I am the man who has seen affliction by the rod of his wrath. He has driven me away and made me walk in darkness rather than light; indeed, he has turned his hand against me again and again, all day long. He has made my skin and my flesh grow old and has broken my bones. He has besieged me and surrounded me with bitterness and hardship. He has made me dwell in darkness like those long dead. He has walled me in so I cannot escape; he has weighed me down with chains. Even when I call out or cry for help, he shuts out my prayer. He has barred my way with blocks of stone; he has made my paths crooked. Like a bear lying in wait, like a lion in hiding, he dragged me from the path and mangled me and left me without help.
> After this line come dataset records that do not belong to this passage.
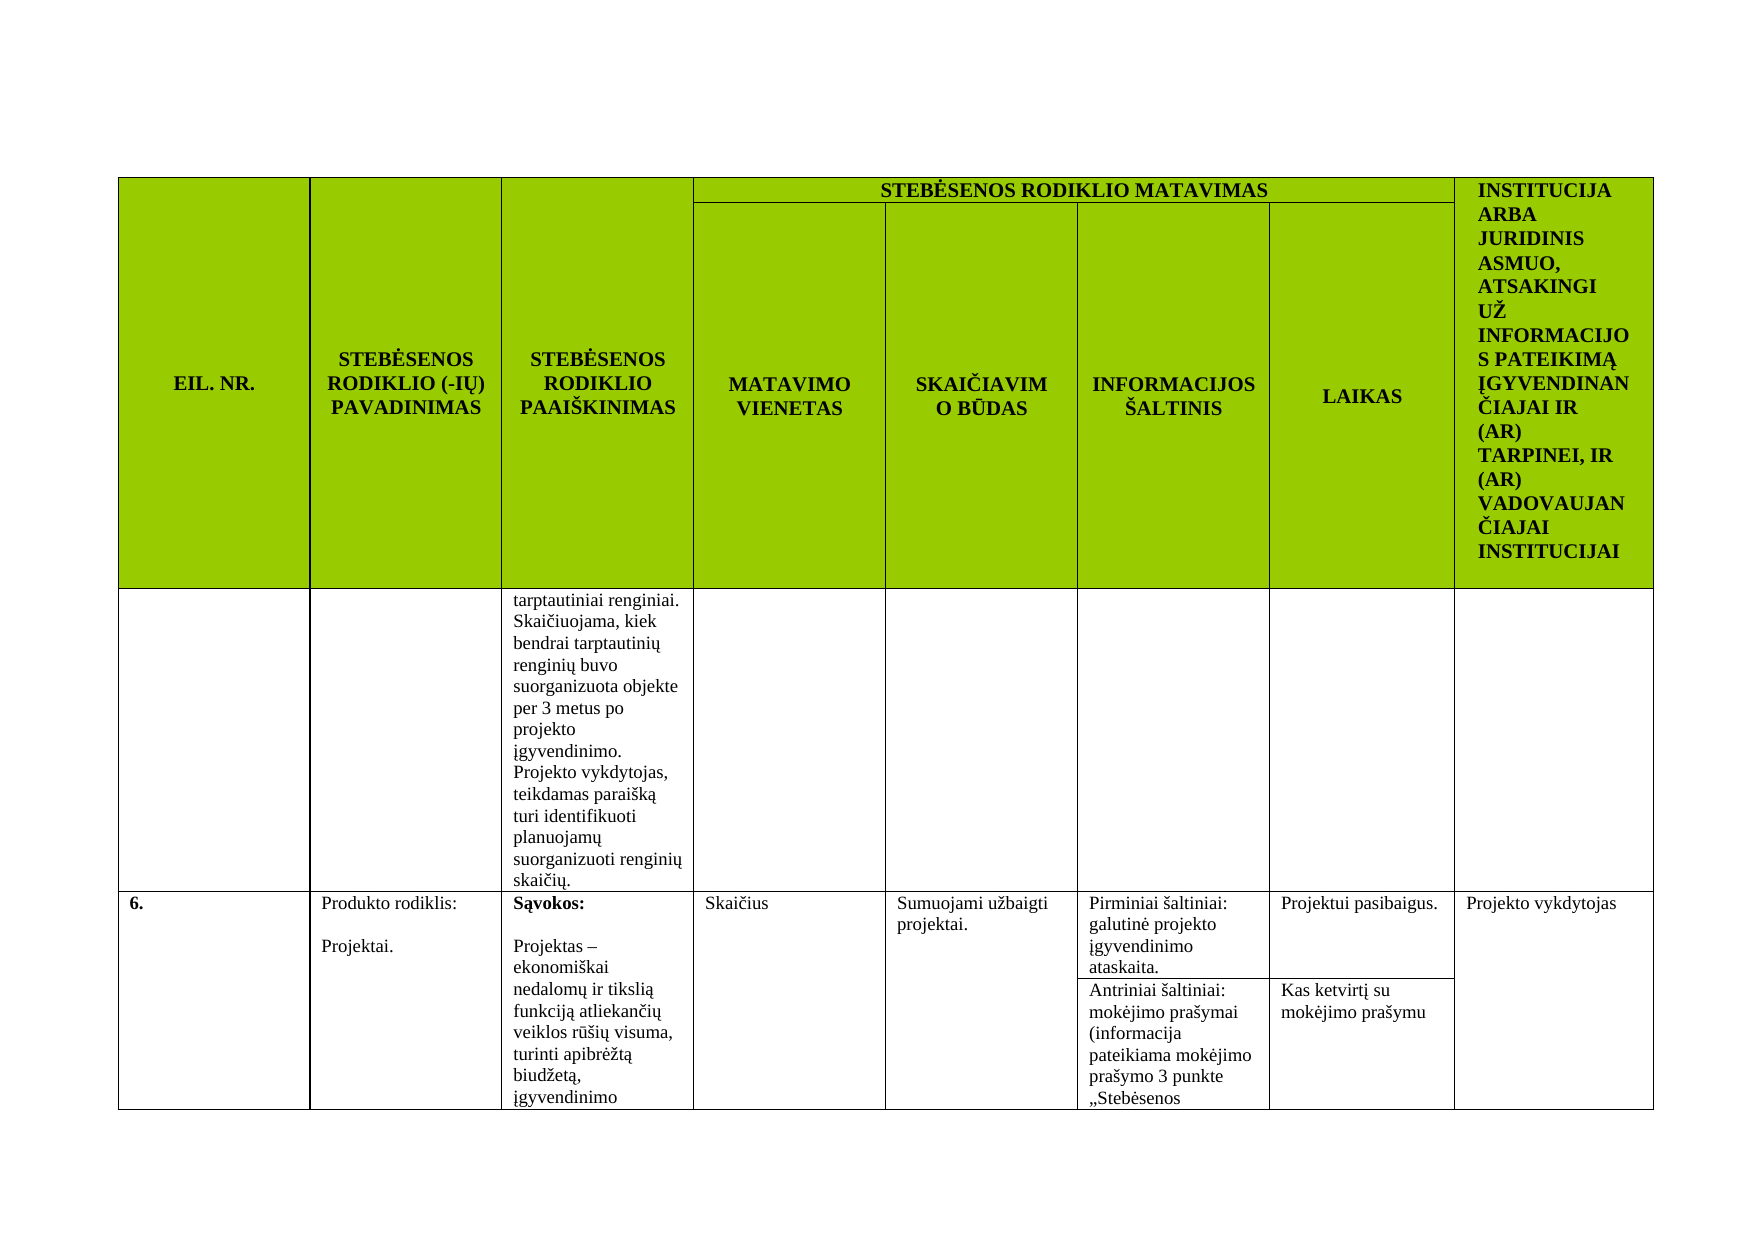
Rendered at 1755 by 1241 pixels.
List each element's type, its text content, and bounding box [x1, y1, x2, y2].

table_cell [1270, 589, 1454, 891]
table_cell [1455, 589, 1653, 891]
table_cell 6. [119, 892, 309, 1108]
table_cell Produkto rodiklis: Projektai. [311, 892, 501, 1108]
table_cell [694, 589, 885, 891]
table_cell tarptautiniai renginiai. Skaičiuojama, kiek bendrai tarptautinių renginių buvo suorganizuota objekte per 3 metus po projekto įgyvendinimo. Projekto vykdytojas, teikdamas paraišką turi identifikuoti planuojamų suorganizuoti renginių skaičių. [502, 589, 693, 891]
table_cell INFORMACIJOS ŠALTINIS [1078, 203, 1269, 588]
table_cell [119, 589, 309, 891]
table_cell Skaičius [694, 892, 885, 1108]
table_cell [1078, 589, 1269, 891]
table_cell Antriniai šaltiniai: mokėjimo prašymai (informacija pateikiama mokėjimo prašymo 3 punkte „Stebėsenos [1078, 979, 1269, 1108]
table_cell Sąvokos: Projektas – ekonomiškai nedalomų ir tikslią funkciją atliekančių veiklos rūšių visuma, turinti apibrėžtą biudžetą, įgyvendinimo [502, 892, 693, 1108]
table_cell LAIKAS [1270, 203, 1454, 588]
table_header EIL. NR. [119, 178, 309, 588]
table_cell [311, 589, 501, 891]
table_cell SKAIČIAVIMO BŪDAS [886, 203, 1077, 588]
table_header STEBĖSENOS RODIKLIO PAAIŠKINIMAS [502, 178, 693, 588]
table_header STEBĖSENOS RODIKLIO (-IŲ) PAVADINIMAS [311, 178, 501, 588]
table_cell Sumuojami užbaigti projektai. [886, 892, 1077, 1108]
table_cell Projekto vykdytojas [1455, 892, 1653, 1108]
table_cell MATAVIMO VIENETAS [694, 203, 885, 588]
table_header STEBĖSENOS RODIKLIO MATAVIMAS [694, 178, 1454, 202]
table_cell Kas ketvirtį su mokėjimo prašymu [1270, 979, 1454, 1108]
table_cell Pirminiai šaltiniai: galutinė projekto įgyvendinimo ataskaita. [1078, 892, 1269, 978]
table_cell [886, 589, 1077, 891]
table_cell Projektui pasibaigus. [1270, 892, 1454, 978]
table_header INSTITUCIJA ARBA JURIDINIS ASMUO, ATSAKINGI UŽ INFORMACIJOS PATEIKIMĄ ĮGYVENDINANČIAJAI IR (AR) TARPINEI, IR (AR) VADOVAUJANČIAJAI INSTITUCIJAI [1455, 178, 1653, 588]
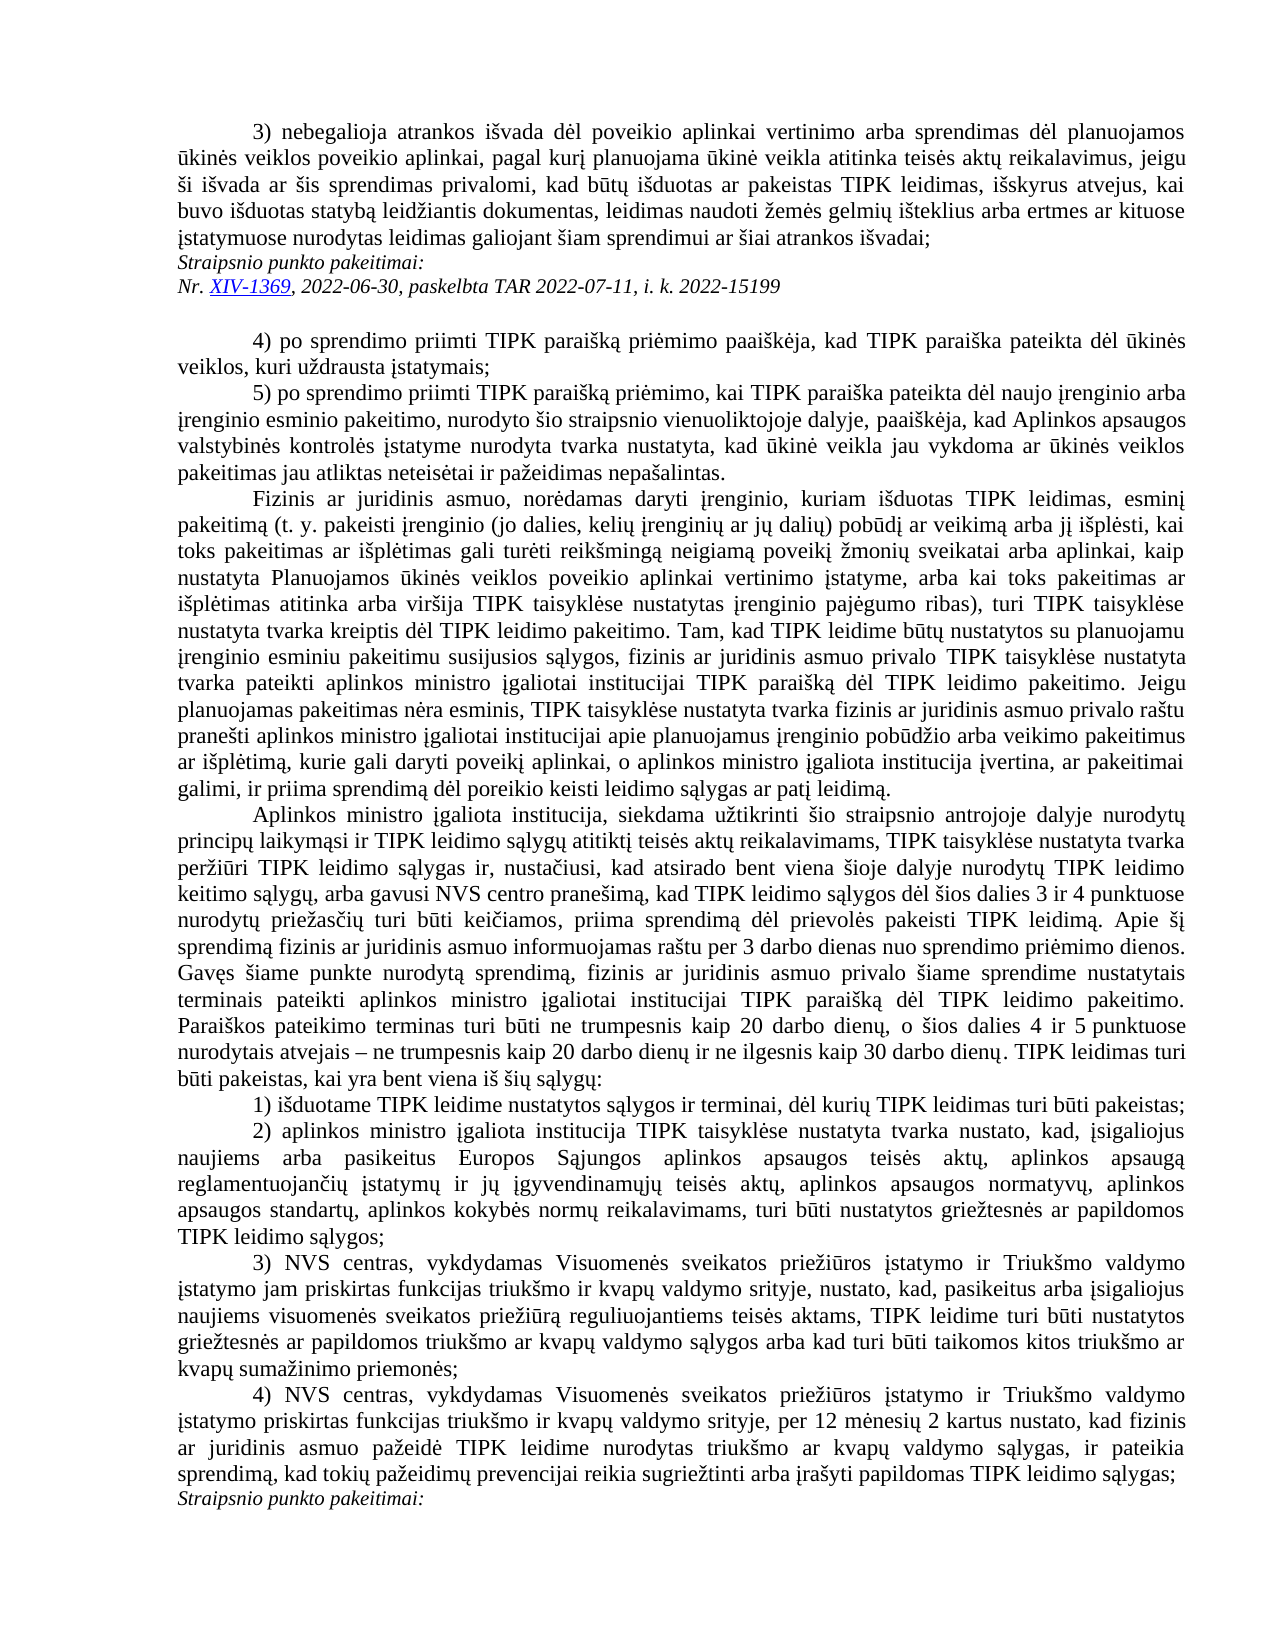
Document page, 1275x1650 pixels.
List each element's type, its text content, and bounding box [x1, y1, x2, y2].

text 1) išduotame TIPK leidime nustatytos sąlygos ir terminai, dėl kurių TIPK leidimas turi būti pakeistas; [177, 1091, 1186, 1117]
text Fizinis ar juridinis asmuo, norėdamas daryti įrenginio, kuriam išduotas TIPK leidimas, esminį pakeitimą (t. y. pakeisti įrenginio (jo dalies, kelių įrenginių ar jų dalių) pobūdį ar veikimą arba jį išplėsti, kai toks pakeitimas ar išplėtimas gali turėti reikšmingą neigiamą poveikį žmonių sveikatai arba aplinkai, kaip nustatyta Planuojamos ūkinės veiklos poveikio aplinkai vertinimo įstatyme, arba kai toks pakeitimas ar išplėtimas atitinka arba viršija TIPK taisyklėse nustatytas įrenginio pajėgumo ribas), turi TIPK taisyklėse nustatyta tvarka kreiptis dėl TIPK leidimo pakeitimo. Tam, kad TIPK leidime būtų nustatytos su planuojamu įrenginio esminiu pakeitimu susijusios sąlygos, fizinis ar juridinis asmuo privalo TIPK taisyklėse nustatyta tvarka pateikti aplinkos ministro įgaliotai institucijai TIPK paraišką dėl TIPK leidimo pakeitimo. Jeigu planuojamas pakeitimas nėra esminis, TIPK taisyklėse nustatyta tvarka fizinis ar juridinis asmuo privalo raštu pranešti aplinkos ministro įgaliotai institucijai apie planuojamus įrenginio pobūdžio arba veikimo pakeitimus ar išplėtimą, kurie gali daryti poveikį aplinkai, o aplinkos ministro įgaliota institucija įvertina, ar pakeitimai galimi, ir priima sprendimą dėl poreikio keisti leidimo sąlygas ar patį leidimą. [177, 485, 1186, 801]
text 3) NVS centras, vykdydamas Visuomenės sveikatos priežiūros įstatymo ir Triukšmo valdymo įstatymo jam priskirtas funkcijas triukšmo ir kvapų valdymo srityje, nustato, kad, pasikeitus arba įsigaliojus naujiems visuomenės sveikatos priežiūrą reguliuojantiems teisės aktams, TIPK leidime turi būti nustatytos griežtesnės ar papildomos triukšmo ar kvapų valdymo sąlygos arba kad turi būti taikomos kitos triukšmo ar kvapų sumažinimo priemonės; [177, 1249, 1186, 1381]
text 4) po sprendimo priimti TIPK paraišką priėmimo paaiškėja, kad TIPK paraiška pateikta dėl ūkinės veiklos, kuri uždrausta įstatymais; [177, 327, 1186, 379]
text Straipsnio punkto pakeitimai: [177, 250, 1186, 274]
text 2) aplinkos ministro įgaliota institucija TIPK taisyklėse nustatyta tvarka nustato, kad, įsigaliojus naujiems arba pasikeitus Europos Sąjungos aplinkos apsaugos teisės aktų, aplinkos apsaugą reglamentuojančių įstatymų ir jų įgyvendinamųjų teisės aktų, aplinkos apsaugos normatyvų, aplinkos apsaugos standartų, aplinkos kokybės normų reikalavimams, turi būti nustatytos griežtesnės ar papildomos TIPK leidimo sąlygos; [177, 1117, 1186, 1249]
text 3) nebegalioja atrankos išvada dėl poveikio aplinkai vertinimo arba sprendimas dėl planuojamos ūkinės veiklos poveikio aplinkai, pagal kurį planuojama ūkinė veikla atitinka teisės aktų reikalavimus, jeigu ši išvada ar šis sprendimas privalomi, kad būtų išduotas ar pakeistas TIPK leidimas, išskyrus atvejus, kai buvo išduotas statybą leidžiantis dokumentas, leidimas naudoti žemės gelmių išteklius arba ertmes ar kituose įstatymuose nurodytas leidimas galiojant šiam sprendimui ar šiai atrankos išvadai; [177, 118, 1186, 250]
text 5) po sprendimo priimti TIPK paraišką priėmimo, kai TIPK paraiška pateikta dėl naujo įrenginio arba įrenginio esminio pakeitimo, nurodyto šio straipsnio vienuoliktojoje dalyje, paaiškėja, kad Aplinkos apsaugos valstybinės kontrolės įstatyme nurodyta tvarka nustatyta, kad ūkinė veikla jau vykdoma ar ūkinės veiklos pakeitimas jau atliktas neteisėtai ir pažeidimas nepašalintas. [177, 379, 1186, 485]
text Aplinkos ministro įgaliota institucija, siekdama užtikrinti šio straipsnio antrojoje dalyje nurodytų principų laikymąsi ir TIPK leidimo sąlygų atitiktį teisės aktų reikalavimams, TIPK taisyklėse nustatyta tvarka peržiūri TIPK leidimo sąlygas ir, nustačiusi, kad atsirado bent viena šioje dalyje nurodytų TIPK leidimo keitimo sąlygų, arba gavusi NVS centro pranešimą, kad TIPK leidimo sąlygos dėl šios dalies 3 ir 4 punktuose nurodytų priežasčių turi būti keičiamos, priima sprendimą dėl prievolės pakeisti TIPK leidimą. Apie šį sprendimą fizinis ar juridinis asmuo informuojamas raštu per 3 darbo dienas nuo sprendimo priėmimo dienos. Gavęs šiame punkte nurodytą sprendimą, fizinis ar juridinis asmuo privalo šiame sprendime nustatytais terminais pateikti aplinkos ministro įgaliotai institucijai TIPK paraišką dėl TIPK leidimo pakeitimo. Paraiškos pateikimo terminas turi būti ne trumpesnis kaip 20 darbo dienų, o šios dalies 4 ir 5 punktuose nurodytais atvejais – ne trumpesnis kaip 20 darbo dienų ir ne ilgesnis kaip 30 darbo dienų. TIPK leidimas turi būti pakeistas, kai yra bent viena iš šių sąlygų: [177, 801, 1186, 1091]
text 4) NVS centras, vykdydamas Visuomenės sveikatos priežiūros įstatymo ir Triukšmo valdymo įstatymo priskirtas funkcijas triukšmo ir kvapų valdymo srityje, per 12 mėnesių 2 kartus nustato, kad fizinis ar juridinis asmuo pažeidė TIPK leidime nurodytas triukšmo ar kvapų valdymo sąlygas, ir pateikia sprendimą, kad tokių pažeidimų prevencijai reikia sugriežtinti arba įrašyti papildomas TIPK leidimo sąlygas; [177, 1381, 1186, 1486]
text Straipsnio punkto pakeitimai: [177, 1486, 1186, 1510]
text Nr. XIV-1369, 2022-06-30, paskelbta TAR 2022-07-11, i. k. 2022-15199 [177, 274, 1186, 298]
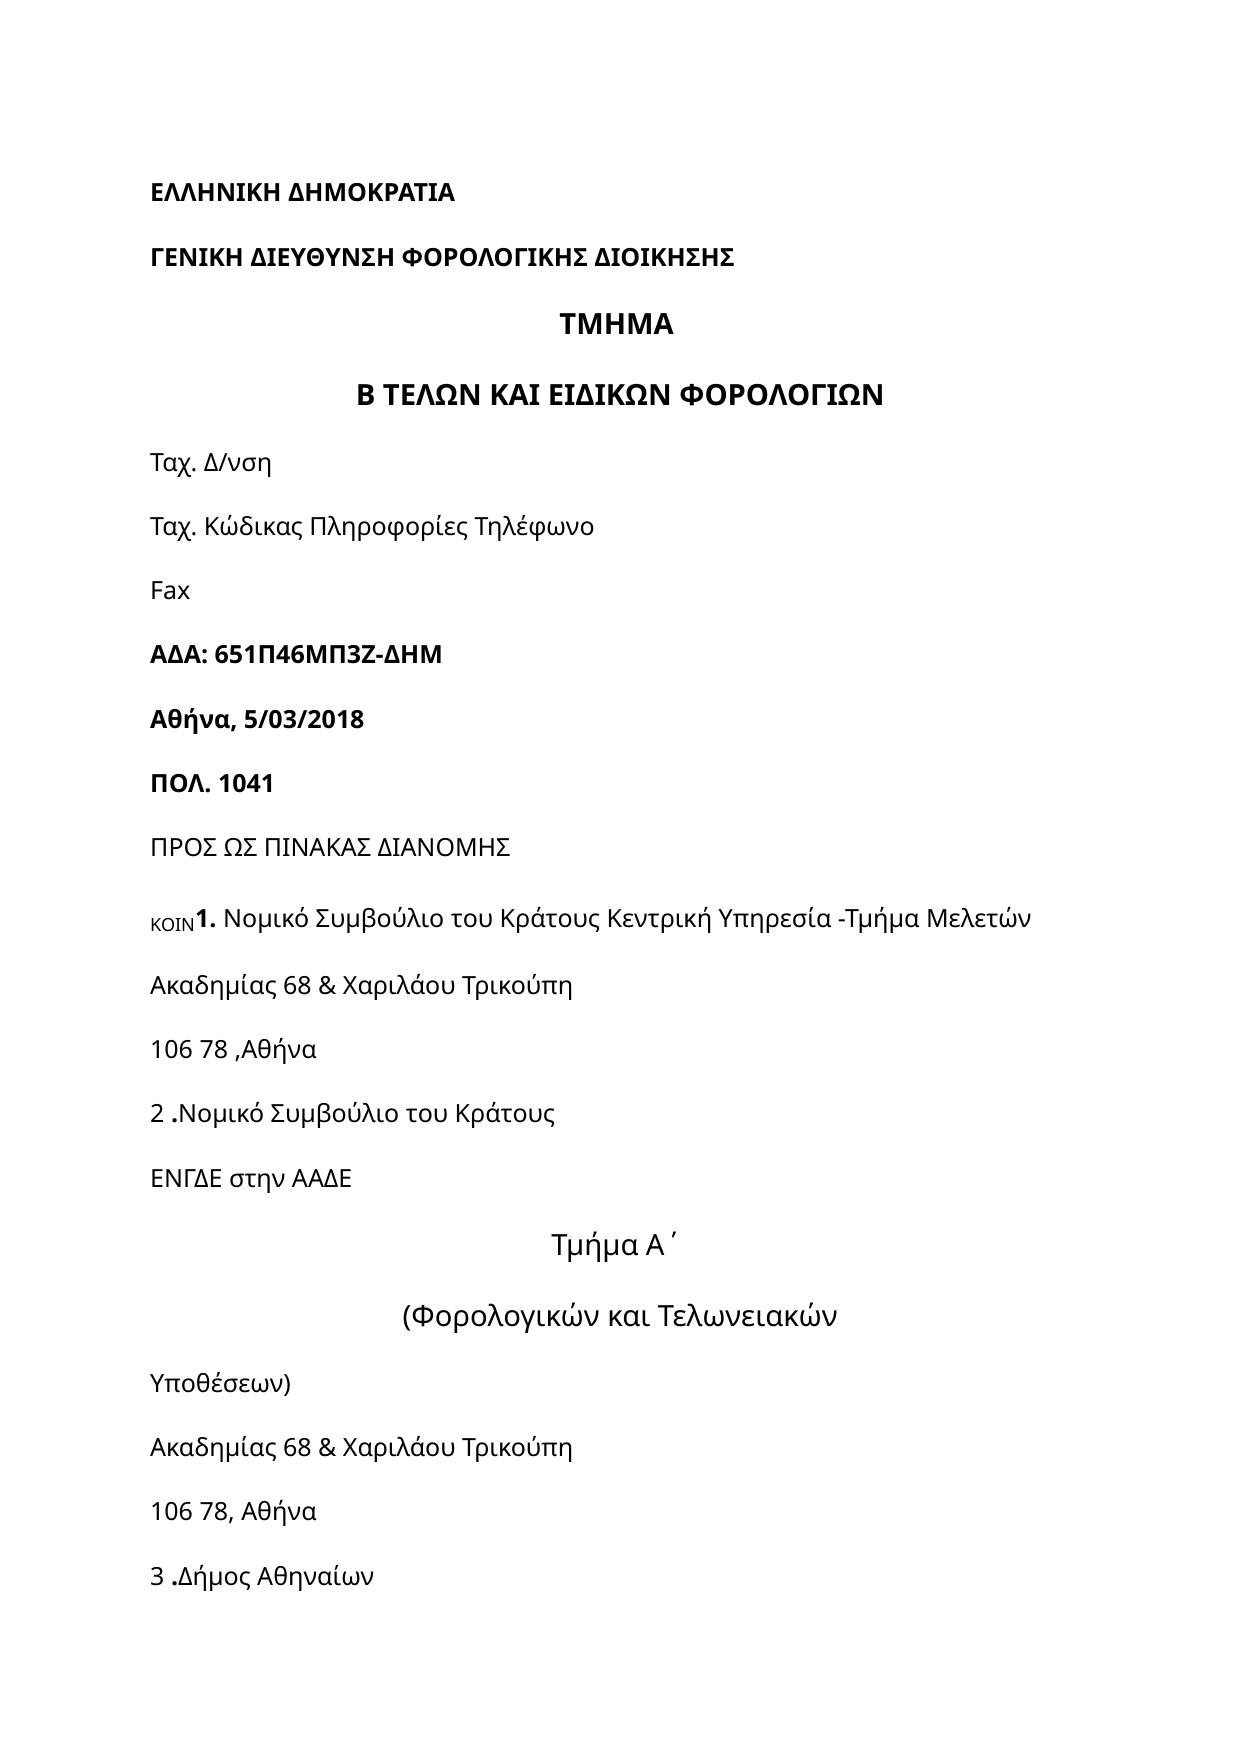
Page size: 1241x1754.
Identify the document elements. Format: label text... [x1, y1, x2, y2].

text ΕΛΛΗΝΙΚΗ ΔΗΜΟΚΡΑΤΙΑ [150, 175, 1090, 209]
text ΓΕΝΙΚΗ ΔΙΕΥΘΥΝΣΗ ΦΟΡΟΛΟΓΙΚΗΣ ΔΙΟΙΚΗΣΗΣ [150, 239, 1090, 273]
text ΕΝΓΔΕ στην ΑΑΔΕ [150, 1160, 1090, 1194]
subtitle Β ΤΕΛΩΝ ΚΑΙ ΕΙΔΙΚΩΝ ΦΟΡΟΛΟΓΙΩΝ [150, 374, 1090, 414]
subtitle Τμήμα Α΄ [150, 1224, 1090, 1264]
text 3 .Δήμος Αθηναίων [150, 1558, 1090, 1592]
text Ταχ. Κώδικας Πληροφορίες Τηλέφωνο [150, 509, 1090, 543]
text 2 .Νομικό Συμβούλιο του Κράτους [150, 1096, 1090, 1130]
text Fax [150, 573, 1090, 607]
text Αθήνα, 5/03/2018 [150, 701, 1090, 735]
text 106 78, Αθήνα [150, 1494, 1090, 1528]
text ΠΡΟΣ ΩΣ ΠΙΝΑΚΑΣ ΔΙΑΝΟΜΗΣ [150, 829, 1090, 864]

He drew his bow and made me the target for his arrows. He pierced my heart with arrows from his quiver. I became the laughingstock of all my people; they mock me in song all day long. He has filled me with bitter herbs and sated me with gall. He has broken my teeth with gravel; he has trampled me in the dust. I have been deprived of peace; I have forgotten what prosperity is. So I say, “My splendor is gone and all that I had hoped from the LORD.” I remember my affliction and my wandering, the bitterness and the gall. I well remember them, and my soul is downcast within me.
Yet this I call to mind and therefore I have hope: Because of the LORD’S great love we are not consumed, for his compassions never fail. They are new every morning; great is your faithfulness. I say to myself, “The LORD is my portion; therefore I will wait for him.” The LORD is good to those whose hope is in him, to the one who seeks him; it is good to wait quietly for the salvation of the LORD. It is good for a man to bear the yoke while he is young. Let him sit alone in silence, for the LORD has laid it on him. Let him bury his face in the dust—there may yet be hope. (Lamentations 3.1-29)
A few questions come to mind. For instance, according to Jeremiah, who was responsible for the pain and grief in his life? How did he move from a downcast soul, deprived of peace, and dwelling in darkness to rejoicing and hoping in the faithfulness of the Lord? How was Jeremiah comforted in his mourning?